What is a Project Completion Restriction
A project completion restriction is a type of clause, seen most often in municipal bond indentures, which requires the issuing party to sell debt securities, often in the form of revenue bonds, to finance the full completion of a particular project. In general, the issuer of a bond repays a lender by using revenue that results from the completed project, but a project completion restriction requires that the issuer take on extraneous debt to see the project through to completion.
BREAKING DOWN Project Completion Restriction
A project completion restriction protects the interests of bondholders, as it forces the issuer to secure the debt financing needed to complete the project, which should produce the revenues needed to meet bond payment obligations in the event that the revenue-generating project is abandoned or otherwise interrupted before it is completed. Project cash flow projections are rarely certain, and if construction costs exceed estimates or the project encounters a significant financial obstacle, the debt issuer may reconsider the completion or the final structure of the project.
For the purpose of municipal bonds, an indenture ensures the legal and binding contract specifications that detail all of the key features of the bond, including maturity date, when the interest payments should be collected, the actual interest collection and any additional features of the bond, such as term and conditions to its issue. A project completion restriction is an example of one such detail that could be included in the indenture in order to protect the bondholders and remove the risk of debt financing from their responsibility.

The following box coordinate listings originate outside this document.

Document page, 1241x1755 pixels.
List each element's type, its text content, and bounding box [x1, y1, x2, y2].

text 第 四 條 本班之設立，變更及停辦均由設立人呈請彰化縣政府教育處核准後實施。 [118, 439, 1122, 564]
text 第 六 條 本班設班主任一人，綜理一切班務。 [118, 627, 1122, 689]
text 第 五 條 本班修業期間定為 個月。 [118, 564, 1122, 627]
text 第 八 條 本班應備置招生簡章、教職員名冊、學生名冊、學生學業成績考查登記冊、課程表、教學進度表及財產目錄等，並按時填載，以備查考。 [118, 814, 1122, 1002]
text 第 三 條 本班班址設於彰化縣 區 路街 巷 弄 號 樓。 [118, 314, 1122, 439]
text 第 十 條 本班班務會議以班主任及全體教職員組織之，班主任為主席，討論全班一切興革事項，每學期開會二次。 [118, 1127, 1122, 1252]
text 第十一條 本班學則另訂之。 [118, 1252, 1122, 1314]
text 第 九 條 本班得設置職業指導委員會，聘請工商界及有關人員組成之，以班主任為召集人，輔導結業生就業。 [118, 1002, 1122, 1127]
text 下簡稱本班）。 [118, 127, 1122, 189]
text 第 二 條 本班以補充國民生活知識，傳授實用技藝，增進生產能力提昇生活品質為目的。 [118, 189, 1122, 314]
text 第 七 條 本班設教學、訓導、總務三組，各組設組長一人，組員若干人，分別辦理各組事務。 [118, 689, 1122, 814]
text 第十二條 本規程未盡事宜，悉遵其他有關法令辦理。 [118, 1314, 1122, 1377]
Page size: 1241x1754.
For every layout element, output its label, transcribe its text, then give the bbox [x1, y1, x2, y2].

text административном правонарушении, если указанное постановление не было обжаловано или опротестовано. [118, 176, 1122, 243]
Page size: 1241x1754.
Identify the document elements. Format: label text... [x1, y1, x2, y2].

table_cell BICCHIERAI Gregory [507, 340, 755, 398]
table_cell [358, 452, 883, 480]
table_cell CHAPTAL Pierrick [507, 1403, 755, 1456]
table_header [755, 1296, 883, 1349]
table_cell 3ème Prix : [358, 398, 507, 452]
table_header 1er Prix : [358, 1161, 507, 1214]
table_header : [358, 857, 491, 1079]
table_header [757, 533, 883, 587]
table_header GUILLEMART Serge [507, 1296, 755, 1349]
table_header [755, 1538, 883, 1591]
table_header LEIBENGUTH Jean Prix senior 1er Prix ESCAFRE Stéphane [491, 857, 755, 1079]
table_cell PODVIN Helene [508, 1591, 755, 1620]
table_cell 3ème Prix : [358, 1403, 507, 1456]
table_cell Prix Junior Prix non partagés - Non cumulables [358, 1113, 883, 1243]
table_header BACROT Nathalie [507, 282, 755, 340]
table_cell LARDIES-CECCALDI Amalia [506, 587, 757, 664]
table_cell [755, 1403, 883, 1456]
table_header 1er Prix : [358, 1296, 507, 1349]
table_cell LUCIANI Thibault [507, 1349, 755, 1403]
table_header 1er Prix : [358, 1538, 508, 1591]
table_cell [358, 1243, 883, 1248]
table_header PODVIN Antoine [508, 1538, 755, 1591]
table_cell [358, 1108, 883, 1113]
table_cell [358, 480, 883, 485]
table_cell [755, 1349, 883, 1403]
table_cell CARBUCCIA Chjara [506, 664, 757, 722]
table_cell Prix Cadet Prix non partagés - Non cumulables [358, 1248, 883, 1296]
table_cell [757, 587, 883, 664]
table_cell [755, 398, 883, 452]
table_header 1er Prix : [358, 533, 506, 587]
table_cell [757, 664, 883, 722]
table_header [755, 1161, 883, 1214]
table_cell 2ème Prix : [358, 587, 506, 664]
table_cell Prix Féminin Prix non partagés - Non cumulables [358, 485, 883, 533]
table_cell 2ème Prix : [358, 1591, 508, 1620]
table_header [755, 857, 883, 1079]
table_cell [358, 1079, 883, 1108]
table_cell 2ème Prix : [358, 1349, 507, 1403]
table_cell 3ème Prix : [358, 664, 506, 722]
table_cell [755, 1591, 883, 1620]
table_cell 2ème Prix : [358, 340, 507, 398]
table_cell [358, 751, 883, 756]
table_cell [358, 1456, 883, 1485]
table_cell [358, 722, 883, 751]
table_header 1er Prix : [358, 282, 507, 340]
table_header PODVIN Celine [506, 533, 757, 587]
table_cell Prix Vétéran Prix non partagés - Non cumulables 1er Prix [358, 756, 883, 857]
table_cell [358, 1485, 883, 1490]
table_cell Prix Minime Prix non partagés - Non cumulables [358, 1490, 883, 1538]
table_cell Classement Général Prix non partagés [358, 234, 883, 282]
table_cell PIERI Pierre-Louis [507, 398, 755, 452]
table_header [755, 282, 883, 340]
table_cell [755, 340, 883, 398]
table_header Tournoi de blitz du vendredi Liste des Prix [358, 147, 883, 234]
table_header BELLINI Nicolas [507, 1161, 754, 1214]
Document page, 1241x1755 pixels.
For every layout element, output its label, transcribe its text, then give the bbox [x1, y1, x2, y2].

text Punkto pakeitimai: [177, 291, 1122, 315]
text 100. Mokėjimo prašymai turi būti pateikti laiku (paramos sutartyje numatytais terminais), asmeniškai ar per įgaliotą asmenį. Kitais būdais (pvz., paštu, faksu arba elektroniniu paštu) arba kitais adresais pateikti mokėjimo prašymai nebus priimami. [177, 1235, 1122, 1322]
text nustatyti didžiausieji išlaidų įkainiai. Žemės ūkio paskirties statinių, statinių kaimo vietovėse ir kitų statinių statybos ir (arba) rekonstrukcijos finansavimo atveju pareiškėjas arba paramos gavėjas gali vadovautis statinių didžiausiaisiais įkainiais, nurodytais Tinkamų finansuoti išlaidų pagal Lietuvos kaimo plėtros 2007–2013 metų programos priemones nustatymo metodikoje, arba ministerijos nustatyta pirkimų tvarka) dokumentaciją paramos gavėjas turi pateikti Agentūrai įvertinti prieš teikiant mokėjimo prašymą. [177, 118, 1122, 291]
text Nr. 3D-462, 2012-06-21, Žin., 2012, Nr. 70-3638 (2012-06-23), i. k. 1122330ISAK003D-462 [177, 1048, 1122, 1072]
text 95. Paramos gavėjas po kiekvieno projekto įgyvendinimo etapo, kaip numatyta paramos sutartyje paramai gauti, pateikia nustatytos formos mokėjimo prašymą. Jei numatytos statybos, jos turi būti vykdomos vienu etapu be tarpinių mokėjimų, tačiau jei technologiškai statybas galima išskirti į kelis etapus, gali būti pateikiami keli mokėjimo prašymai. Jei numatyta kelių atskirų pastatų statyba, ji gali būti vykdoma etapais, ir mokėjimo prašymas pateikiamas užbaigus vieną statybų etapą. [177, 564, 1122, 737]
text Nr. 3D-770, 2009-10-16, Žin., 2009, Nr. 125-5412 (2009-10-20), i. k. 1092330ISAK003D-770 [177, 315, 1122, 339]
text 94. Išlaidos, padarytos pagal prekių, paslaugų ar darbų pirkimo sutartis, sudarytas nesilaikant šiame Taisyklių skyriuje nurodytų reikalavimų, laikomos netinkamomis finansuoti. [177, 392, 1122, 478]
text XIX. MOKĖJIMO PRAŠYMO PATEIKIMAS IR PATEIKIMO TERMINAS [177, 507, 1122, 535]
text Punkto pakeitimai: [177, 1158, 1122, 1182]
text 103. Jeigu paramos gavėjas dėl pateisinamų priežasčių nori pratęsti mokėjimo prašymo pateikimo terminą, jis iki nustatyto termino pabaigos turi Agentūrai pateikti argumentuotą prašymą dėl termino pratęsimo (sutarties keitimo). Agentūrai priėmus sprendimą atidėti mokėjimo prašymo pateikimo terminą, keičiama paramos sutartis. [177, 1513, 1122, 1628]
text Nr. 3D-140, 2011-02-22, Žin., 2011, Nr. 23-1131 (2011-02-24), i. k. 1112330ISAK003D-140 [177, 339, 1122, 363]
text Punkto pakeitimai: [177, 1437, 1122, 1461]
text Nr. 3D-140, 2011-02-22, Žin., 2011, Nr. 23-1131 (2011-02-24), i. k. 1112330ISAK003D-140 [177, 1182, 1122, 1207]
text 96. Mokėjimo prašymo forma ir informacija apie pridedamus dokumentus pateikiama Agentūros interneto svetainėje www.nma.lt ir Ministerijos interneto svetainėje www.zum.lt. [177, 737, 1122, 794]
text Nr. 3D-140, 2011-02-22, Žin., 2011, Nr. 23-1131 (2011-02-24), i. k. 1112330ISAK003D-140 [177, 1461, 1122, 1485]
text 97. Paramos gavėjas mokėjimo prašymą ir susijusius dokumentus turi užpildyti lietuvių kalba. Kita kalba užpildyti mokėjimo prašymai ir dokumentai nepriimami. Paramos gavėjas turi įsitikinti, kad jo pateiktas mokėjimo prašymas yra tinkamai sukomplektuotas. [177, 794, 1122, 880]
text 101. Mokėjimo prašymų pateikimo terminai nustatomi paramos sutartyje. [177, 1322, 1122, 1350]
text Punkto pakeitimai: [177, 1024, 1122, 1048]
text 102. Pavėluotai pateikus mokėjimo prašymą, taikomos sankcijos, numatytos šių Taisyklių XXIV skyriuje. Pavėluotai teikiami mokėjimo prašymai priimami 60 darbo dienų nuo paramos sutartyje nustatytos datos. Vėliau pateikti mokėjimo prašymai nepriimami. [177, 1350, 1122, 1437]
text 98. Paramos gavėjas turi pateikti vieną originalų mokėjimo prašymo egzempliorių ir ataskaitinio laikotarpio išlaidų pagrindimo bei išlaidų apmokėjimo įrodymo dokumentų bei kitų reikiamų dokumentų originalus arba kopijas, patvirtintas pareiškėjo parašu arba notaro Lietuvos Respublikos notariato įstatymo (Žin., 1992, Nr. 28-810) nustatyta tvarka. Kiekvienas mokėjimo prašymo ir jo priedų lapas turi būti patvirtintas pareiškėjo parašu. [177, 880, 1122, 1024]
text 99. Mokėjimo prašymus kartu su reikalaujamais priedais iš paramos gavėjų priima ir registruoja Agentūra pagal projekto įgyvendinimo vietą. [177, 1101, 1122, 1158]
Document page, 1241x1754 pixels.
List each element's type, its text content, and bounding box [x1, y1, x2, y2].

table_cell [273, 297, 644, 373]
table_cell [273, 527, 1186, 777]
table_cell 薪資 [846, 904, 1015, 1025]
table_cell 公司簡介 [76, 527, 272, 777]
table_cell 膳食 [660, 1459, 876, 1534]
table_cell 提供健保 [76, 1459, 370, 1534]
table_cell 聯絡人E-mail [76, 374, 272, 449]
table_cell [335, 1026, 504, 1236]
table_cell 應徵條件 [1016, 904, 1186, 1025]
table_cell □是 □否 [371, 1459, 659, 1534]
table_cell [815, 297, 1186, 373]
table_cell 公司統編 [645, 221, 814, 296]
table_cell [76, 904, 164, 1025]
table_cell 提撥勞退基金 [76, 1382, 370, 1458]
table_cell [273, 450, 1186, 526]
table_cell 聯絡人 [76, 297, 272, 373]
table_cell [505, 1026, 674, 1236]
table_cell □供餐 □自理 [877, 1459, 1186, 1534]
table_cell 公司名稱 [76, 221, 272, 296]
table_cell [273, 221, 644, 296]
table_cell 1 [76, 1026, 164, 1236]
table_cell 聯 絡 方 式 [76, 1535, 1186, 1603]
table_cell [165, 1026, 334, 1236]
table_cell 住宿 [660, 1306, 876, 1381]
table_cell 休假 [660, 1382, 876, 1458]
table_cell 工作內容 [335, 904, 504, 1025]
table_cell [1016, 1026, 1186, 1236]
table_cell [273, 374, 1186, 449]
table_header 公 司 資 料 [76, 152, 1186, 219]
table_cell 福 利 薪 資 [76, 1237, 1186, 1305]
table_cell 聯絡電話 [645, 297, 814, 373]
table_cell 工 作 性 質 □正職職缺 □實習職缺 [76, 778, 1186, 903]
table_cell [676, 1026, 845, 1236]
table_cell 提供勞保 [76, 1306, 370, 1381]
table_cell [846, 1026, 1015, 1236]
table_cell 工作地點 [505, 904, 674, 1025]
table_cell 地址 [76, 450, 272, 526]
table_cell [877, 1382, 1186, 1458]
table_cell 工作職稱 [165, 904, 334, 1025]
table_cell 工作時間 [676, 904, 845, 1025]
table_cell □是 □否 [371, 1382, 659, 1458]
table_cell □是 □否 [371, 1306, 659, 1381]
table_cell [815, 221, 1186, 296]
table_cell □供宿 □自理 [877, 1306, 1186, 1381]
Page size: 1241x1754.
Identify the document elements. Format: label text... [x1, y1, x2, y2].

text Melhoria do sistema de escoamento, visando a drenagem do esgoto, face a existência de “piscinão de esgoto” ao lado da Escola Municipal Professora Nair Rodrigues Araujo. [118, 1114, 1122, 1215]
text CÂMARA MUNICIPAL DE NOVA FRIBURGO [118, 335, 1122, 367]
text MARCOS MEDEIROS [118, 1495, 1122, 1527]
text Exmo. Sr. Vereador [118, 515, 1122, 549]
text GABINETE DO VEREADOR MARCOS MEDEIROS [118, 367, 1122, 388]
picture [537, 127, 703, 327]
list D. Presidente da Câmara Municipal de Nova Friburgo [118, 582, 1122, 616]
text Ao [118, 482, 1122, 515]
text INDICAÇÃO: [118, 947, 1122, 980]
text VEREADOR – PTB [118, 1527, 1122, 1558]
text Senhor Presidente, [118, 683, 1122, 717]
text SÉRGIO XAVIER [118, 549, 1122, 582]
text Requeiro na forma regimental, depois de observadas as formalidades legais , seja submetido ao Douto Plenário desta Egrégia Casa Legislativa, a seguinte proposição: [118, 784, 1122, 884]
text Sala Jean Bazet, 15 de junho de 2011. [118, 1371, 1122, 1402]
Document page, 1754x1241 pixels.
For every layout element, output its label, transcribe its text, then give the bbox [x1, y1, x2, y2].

Example of a Project Completion Restriction
As an example of how a project completion restriction might work, consider a town that is building a new toll road that will pass through the main part of the town. In order to finance the project of actually constructing the toll roads, which will cost $5 million, the town sells bonds, generating a total of $5 million to be used for construction costs. Halfway through the project, however, the town encounters a major obstacle that raises the price of the project to 10 million dollars. Because the bonds contained a project completion restriction, the issuers of the bonds are required to come up with the additional $5 million in order to complete the project. Thanks to the project completion restriction, the bond holders are protected from losing their investment.